::: Exercise data :::

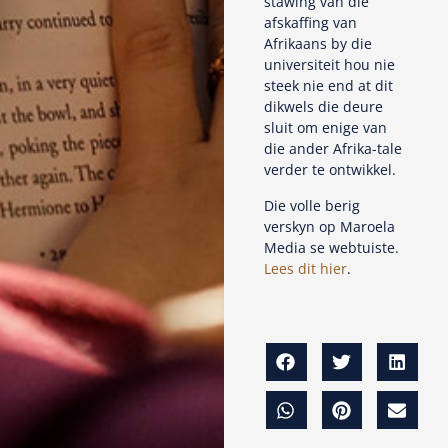
stawing van die
afskaffing van
Afrikaans by die
universiteit hou nie
steek nie end at dit
dikwels die deure
sluit om enige van
die ander Afrika-tale
verder te ontwikkel.
Die volle berig
verskyn op Maroela
Media se webtuiste.
Lees dit hier
.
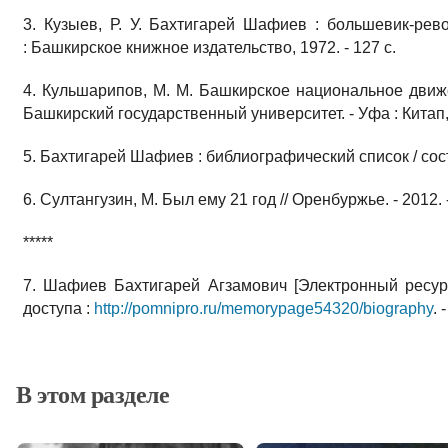
3. Кузыев, Р. У. Бахтигарей Шафиев : большевик-рево
: Башкирское книжное издательство, 1972. - 127 с.
4. Кульшарипов, М. М. Башкирское национальное движен
Башкирский государственный университет. - Уфа : Китап, 
5. Бахтигарей Шафиев : библиографический список / сост. 
6. Султангузин, М. Был ему 21 год // Оренбуржье. - 2012. - 
*****
7. Шафиев Бахтигарей Агзамович [Электронный ресурс]
доступа :
http://pomnipro.ru/memorypage54320/biography
. 
В этом разделе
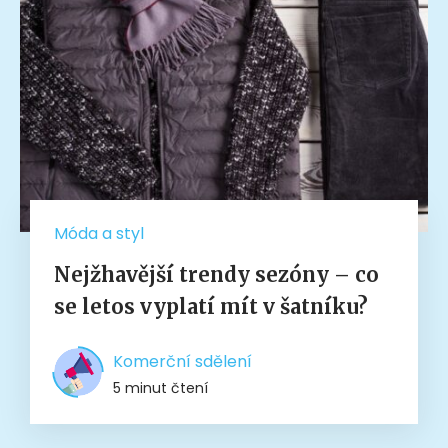
Móda a styl
Nejžhavější trendy sezóny – co
se letos vyplatí mít v šatníku?
Komerční sdělení
5 minut čtení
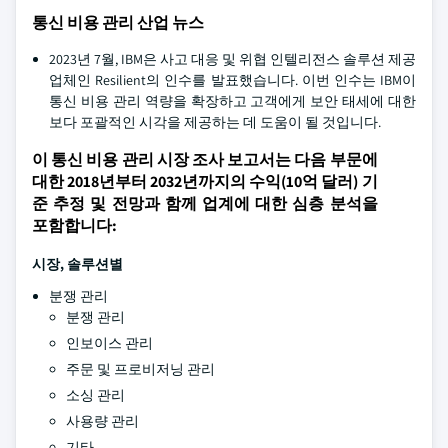
통신 비용 관리 산업 뉴스
2023년 7월, IBM은 사고 대응 및 위협 인텔리전스 솔루션 제공
업체인 Resilient의 인수를 발표했습니다. 이번 인수는 IBM이
통신 비용 관리 역량을 확장하고 고객에게 보안 태세에 대한
보다 포괄적인 시각을 제공하는 데 도움이 될 것입니다.
이 통신 비용 관리 시장 조사 보고서는 다음 부문에
대한 2018년부터 2032년까지의 수익(10억 달러) 기
준 추정 및 전망과 함께 업계에 대한 심층 분석을
포함합니다:
시장, 솔루션별
분쟁 관리
분쟁 관리
인보이스 관리
주문 및 프로비저닝 관리
소싱 관리
사용량 관리
기타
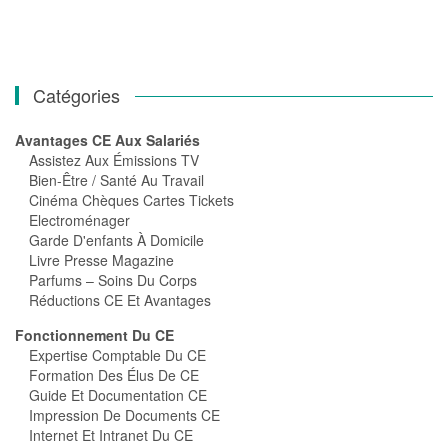
Catégories
Avantages CE Aux Salariés
Assistez Aux Émissions TV
Bien-Être / Santé Au Travail
Cinéma Chèques Cartes Tickets
Electroménager
Garde D'enfants À Domicile
Livre Presse Magazine
Parfums – Soins Du Corps
Réductions CE Et Avantages
Fonctionnement Du CE
Expertise Comptable Du CE
Formation Des Élus De CE
Guide Et Documentation CE
Impression De Documents CE
Internet Et Intranet Du CE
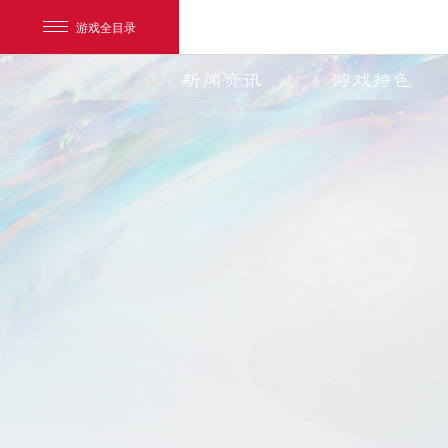
游戏全目录
新闻资讯
游戏特色
网易游戏
游戏爱好者
我的足迹：
天下3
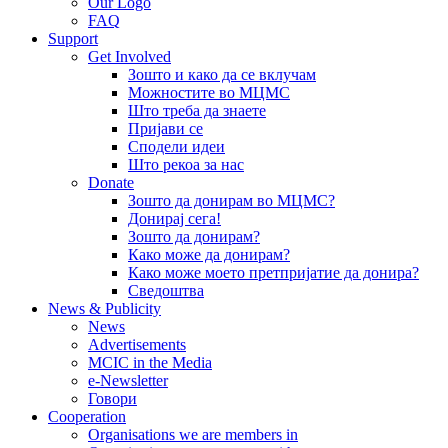
Our Logo
FAQ
Support
Get Involved
Зошто и како да се вклучам
Можностите во МЦМС
Што треба да знаете
Пријави се
Сподели идеи
Што рекоа за нас
Donate
Зошто да донирам во МЦМС?
Донирај сега!
Зошто да донирам?
Како може да донирам?
Како може моето претпријатие да донира?
Сведоштва
News & Publicity
News
Advertisements
MCIC in the Media
e-Newsletter
Говори
Cooperation
Organisations we are members in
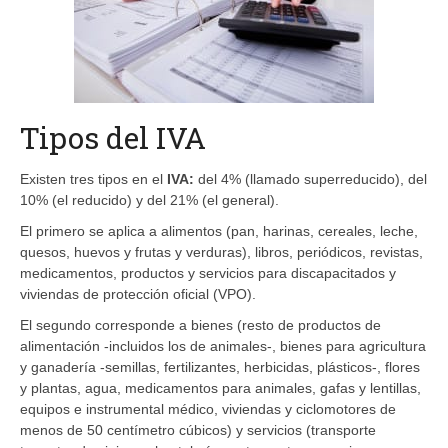
Tipos del IVA
Existen tres tipos en el
IVA:
del 4% (llamado superreducido), del
10% (el reducido) y del 21% (el general).
El primero se aplica a alimentos (pan, harinas, cereales, leche,
quesos, huevos y frutas y verduras), libros, periódicos, revistas,
medicamentos, productos y servicios para discapacitados y
viviendas de protección oficial (VPO).
El segundo corresponde a bienes (resto de productos de
alimentación -incluidos los de animales-, bienes para agricultura
y ganadería -semillas, fertilizantes, herbicidas, plásticos-, flores
y plantas, agua, medicamentos para animales, gafas y lentillas,
equipos e instrumental médico, viviendas y ciclomotores de
menos de 50 centímetro cúbicos) y servicios (transporte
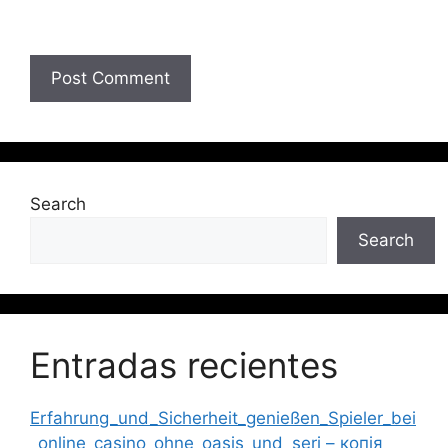
Search
Search
Entradas recientes
Erfahrung_und_Sicherheit_genießen_Spieler_bei
_online_casino_ohne_oasis_und_seri – копія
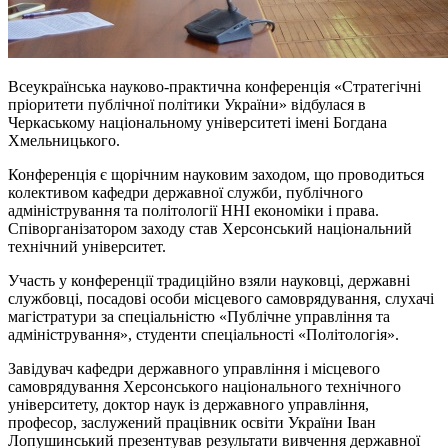
Всеукраїнська науково-практична конференція «Стратегічні
пріоритети публічної політики України» відбулася в
Черкаському національному університеті імені Богдана
Хмельницького.
Конференція є щорічним науковим заходом, що проводиться
колективом кафедри державної служби, публічного
адміністрування та політології ННІ економіки і права.
Співорганізатором заходу став Херсонський національний
технічний університет.
Участь у конференції традиційно взяли науковці, державні
службовці, посадові особи місцевого самоврядування, слухачі
магістратури за спеціальністю «Публічне управління та
адміністрування», студенти спеціальності «Політологія».
Завідувач кафедри державного управління і місцевого
самоврядування Херсонського національного технічного
університету, доктор наук із державного управління,
професор, заслужений працівник освіти України Іван
Лопушинський презентував результати вивчення державної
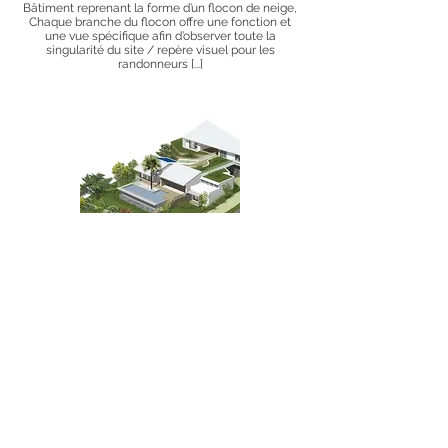
Bâtiment reprenant la forme d’un flocon de neige,
Chaque branche du flocon offre une fonction et
une vue spécifique afin d’observer toute la
singularité du site / repère visuel pour les
randonneurs [...]
Rénovation & construction d'une villa à
Boucan Canot
Situé à l’ile de la réunion avec un climat tropical
sec.
L’objectif est de proposer un lieu de vie ouvert sur
l’extérieur tout en étant protéger du soleil [...]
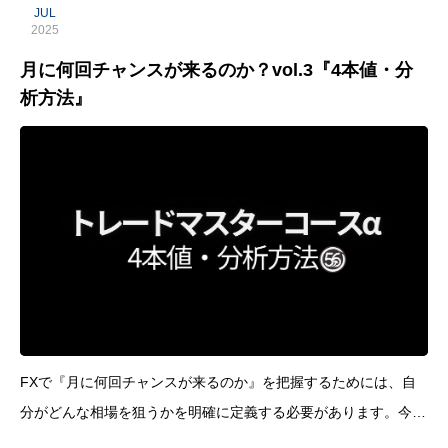
JUL
2025
月に何回チャンスが来るのか？vol.3『4本値・分
析方法』
FXで『月に何回チャンスが来るのか』を把握するためには、自
分がどんな相場を狙うかを明確に定義する必要があります。今回
は『四本値』と『上位足の分析』を組み合わせて、精度の高いエ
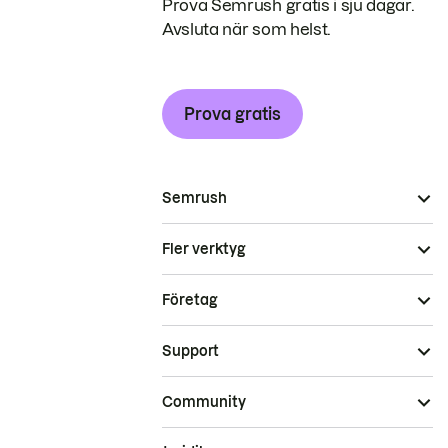
Prova Semrush gratis i sju dagar.
Avsluta när som helst.
Prova gratis
Semrush
Fler verktyg
Företag
Support
Community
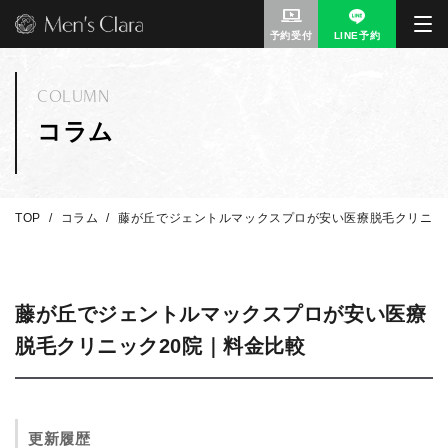
予約受付
LINE予約
COLUMN
コラム
TOP
コラム
藤が丘でジェントルマックスプロが安い医療脱毛クリニッ
藤が丘でジェントルマックスプロが安い医療
脱毛クリニック20院｜料金比較
更新履歴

:::

*Directions for this task:* Treat the line with "medicamentos, productos y" as the start and the line with "は『四本値』と『上位足の分析』を組み合わせて、精度の高いエ" as the end, and return exactly that span of the data above, both ends included, without pictures.

*Answer for the task:*
medicamentos, productos y servicios para discapacitados y
viviendas de protección oficial (VPO).
El segundo corresponde a bienes (resto de productos de
alimentación -incluidos los de animales-, bienes para agricultura
y ganadería -semillas, fertilizantes, herbicidas, plásticos-, flores
y plantas, agua, medicamentos para animales, gafas y lentillas,
equipos e instrumental médico, viviendas y ciclomotores de
menos de 50 centímetro cúbicos) y servicios (transporte
Search
Search
Entradas recientes
Erfahrung_und_Sicherheit_genießen_Spieler_bei
_online_casino_ohne_oasis_und_seri – копія
Всеукраїнська науково-практична конференція «Стратегічні
пріоритети публічної політики України» відбулася в
Черкаському національному університеті імені Богдана
Хмельницького.
Конференція є щорічним науковим заходом, що проводиться
колективом кафедри державної служби, публічного
адміністрування та політології ННІ економіки і права.
Співорганізатором заходу став Херсонський національний
технічний університет.
Участь у конференції традиційно взяли науковці, державні
службовці, посадові особи місцевого самоврядування, слухачі
магістратури за спеціальністю «Публічне управління та
адміністрування», студенти спеціальності «Політологія».
Завідувач кафедри державного управління і місцевого
самоврядування Херсонського національного технічного
університету, доктор наук із державного управління,
професор, заслужений працівник освіти України Іван
Лопушинський презентував результати вивчення державної
Bâtiment reprenant la forme d’un flocon de neige,
Chaque branche du flocon offre une fonction et
une vue spécifique afin d’observer toute la
singularité du site / repère visuel pour les
randonneurs [...]
Rénovation & construction d'une villa à
Boucan Canot
Situé à l’ile de la réunion avec un climat tropical
sec.
L’objectif est de proposer un lieu de vie ouvert sur
l’extérieur tout en étant protéger du soleil [...]
JUL
2025
月に何回チャンスが来るのか？vol.3『4本値・分
析方法』
FXで『月に何回チャンスが来るのか』を把握するためには、自
分がどんな相場を狙うかを明確に定義する必要があります。今回
は『四本値』と『上位足の分析』を組み合わせて、精度の高いエ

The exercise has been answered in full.